We investigated how summer monsoon precipitation affects surface and subsurface N₂O production and consumption in semi-arid rangeland soils, southern Arizona, USA. Surface fluxes and profiles up to 2 m deep were sampled for N₂O concentration, δ ¹⁵N and δ ¹⁸O. Soil samples for incubations and C and N stable isotope composition were taken at the surface through 50 cm depth. Pre-monsoon soils were dry with small N₂O fluxes (1.6±0.6 μ g/m²/hr). Initial precipitation events wetted the surface 10 cm and triggered much larger N₂O fluxes (11.7±6.7 μ g/m²/hr). δ ¹⁵N values of N₂O surface fluxes averaged -9.7±1.9‰ after precipitation and increased as the soil surface dried (-6.5±2.1‰ ).
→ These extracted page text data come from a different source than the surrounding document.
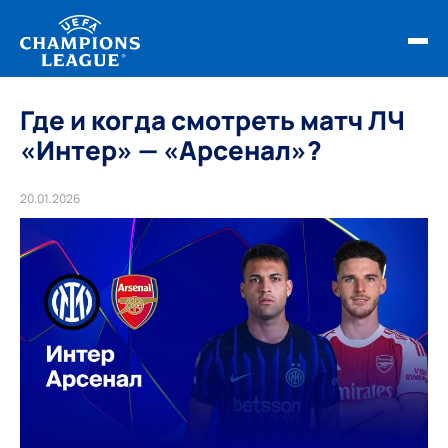
ФИНАЛ ЛЧ 25/26
Где и когда смотреть матч ЛЧ
«Интер» — «Арсенал»?
ОБЗОРЫ ЛЧ УЕФА
НОВОСТИ
20.01.2026
РАСПИСАНИЕ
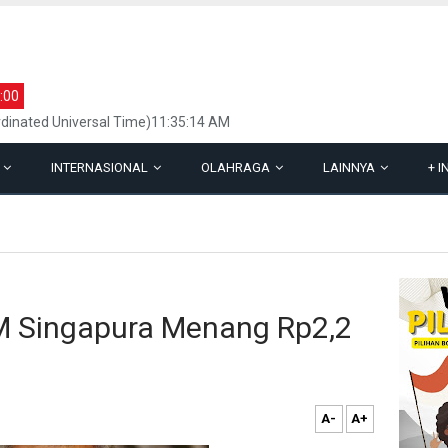
:00
dinated Universal Time)11:35:14 AM
L
INTERNASIONAL
OLAHRAGA
LAINNYA
+
I
M Singapura Menang Rp2,2
A-
A+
Soil profile δ ¹⁵N values after rainfall ranged from -3.8 to -1.5‰ , with one outlier at 8.6‰ . δ ¹⁸O values of N₂O fluxes following rainfall were highly variable (29±32‰ ), but were more consistent (43.4±0.1‰ ) when the soil surface dried. Soil profile δ ¹⁸O values following rainfall averaged 44.1±1.0‰ , with one outlier 55.2‰ . Analysis of N₂O trapped from aerobic laboratory incubations of surface soil had δ ¹⁵N (-10.8‰ ) and δ ¹⁸O (22.0‰ ) values indicative of nitrification processes. Assuming that incubation isotope values represent production, we calculated that 40% of N₂O was consumed before leaving the soil. Our results suggest that after precipitation, surface produced N₂O preserved isotopic signal of production but as the surface dried, flux and soil profile N and O isotope values reflected considerable N₂O consumption. Isotopic variability of fluxes following rainfall indicates that several distinct surface production mechanisms.